What you will do
Transcribe all the records exactly and omit any images they hold.

+===+

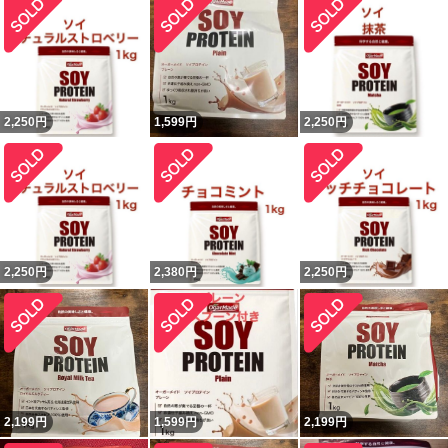
2,250
円
1,599
円
2,250
円
2,250
円
2,380
円
2,250
円
2,199
円
1,599
円
2,199
円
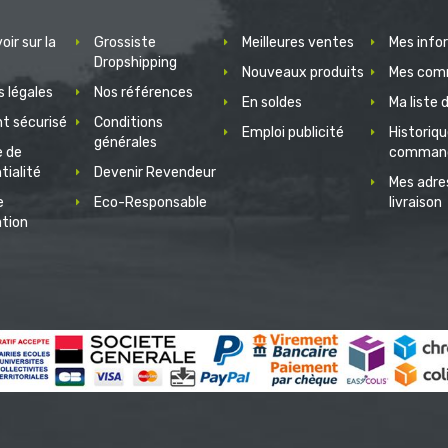
oir sur la
Grossiste
Meilleures ventes
Mes info
Dropshipping
Nouveaux produits
Mes com
 légales
Nos références
En soldes
Ma liste 
t sécurisé
Conditions
Emploi publicité
Historiq
générales
e de
comman
tialité
Devenir Revendeur
Mes adre
e
Eco-Responsable
livraison
ation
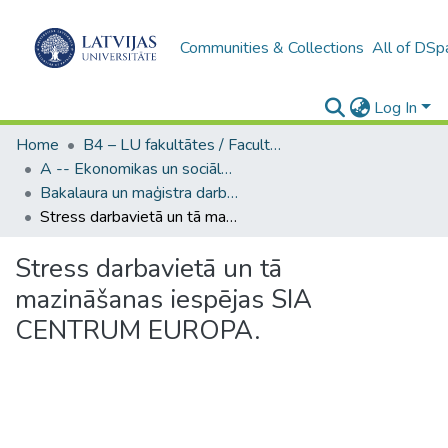
Communities & Collections
All of DSp
Log In
Home
B4 – LU fakultātes / Faculties of the UL
A -- Ekonomikas un sociālo zinātņu fakultāte / Faculty of Economics and Social Sciences
Bakalaura un maģistra darbi (ESZF) / Bachelor's and Master's theses
Stress darbavietā un tā mazināšanas iespējas SIA CENTRUM EUROPA.
Stress darbavietā un tā
mazināšanas iespējas SIA
CENTRUM EUROPA.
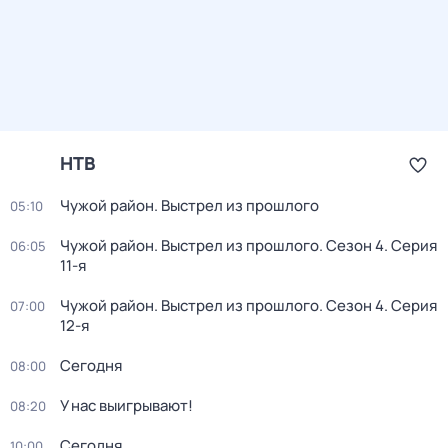
НТВ
Чужой район. Выстрел из прошлого
05:10
Чужой район. Выстрел из прошлого
. Сезон 4
. Серия
06:05
11-я
Чужой район. Выстрел из прошлого
. Сезон 4
. Серия
07:00
12-я
Сегодня
08:00
У нас выигрывают!
08:20
Сегодня
10:00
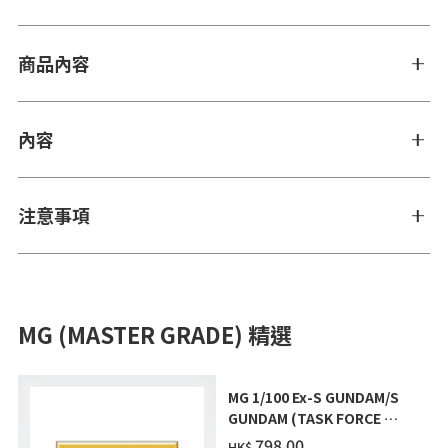
商品內容
內容
注意事項
MG (MASTER GRADE) 精選
MG 1/100 Ex-S GUNDAM/S
GUNDAM (TASK FORCE α
Ver.) [2026年10月發送]
‌798.00
HK$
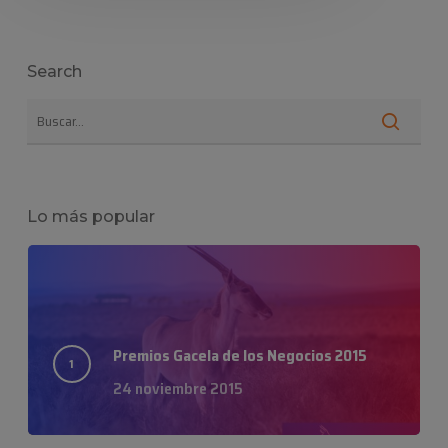
Search
Lo más popular
Premios Gacela de los Negocios 2015
24 noviembre 2015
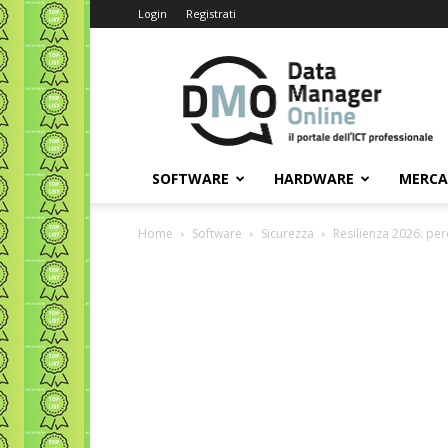
Login
Registrati
Data
Manager
Online
SOFTWARE
HARDWARE
MERC
Home
Software
Sicurezza
Resilienza 2026: per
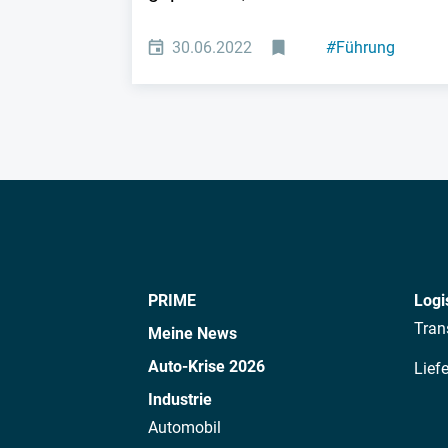
30.06.2022
#
Führung
PRIME
Logi
Tran
Meine News
Auto-Krise 2026
Lief
Industrie
Automobil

+===+

Solved problem
2,250
円
1,599
円
2,250
円
2,250
円
2,380
円
2,250
円
2,199
円
1,599
円
2,199
円
oir sur la
Grossiste
Meilleures ventes
Mes info
Dropshipping
Nouveaux produits
Mes com
 légales
Nos références
En soldes
Ma liste 
t sécurisé
Conditions
Emploi publicité
Historiq
générales
e de
comman
tialité
Devenir Revendeur
Mes adre
e
Eco-Responsable
livraison
ation
Communities & Collections
All of DSp
Log In
Home
B4 – LU fakultātes / Faculties of the UL
A -- Ekonomikas un sociālo zinātņu fakultāte / Faculty of Economics and Social Sciences
Bakalaura un maģistra darbi (ESZF) / Bachelor's and Master's theses
Stress darbavietā un tā mazināšanas iespējas SIA CENTRUM EUROPA.
Stress darbavietā un tā
mazināšanas iespējas SIA
CENTRUM EUROPA.
НТВ
Чужой район. Выстрел из прошлого
05:10
Чужой район. Выстрел из прошлого
. Сезон 4
. Серия
06:05
11-я
Чужой район. Выстрел из прошлого
. Сезон 4
. Серия
07:00
12-я
Сегодня
08:00
У нас выигрывают!
08:20
Сегодня
10:00
商品內容
內容
注意事項
MG (MASTER GRADE) 精選
MG 1/100 Ex-S GUNDAM/S
GUNDAM (TASK FORCE α
Ver.) [2026年10月發送]
‌798.00
HK$
Search
Lo más popular
Premios Gacela de los Negocios 2015
24 noviembre 2015
Login
Registrati
Data
Manager
Online
SOFTWARE
HARDWARE
MERC
Home
Software
Sicurezza
Resilienza 2026: per
30.06.2022
#
Führung
PRIME
Logi
Tran
Meine News
Auto-Krise 2026
Lief
Industrie
Automobil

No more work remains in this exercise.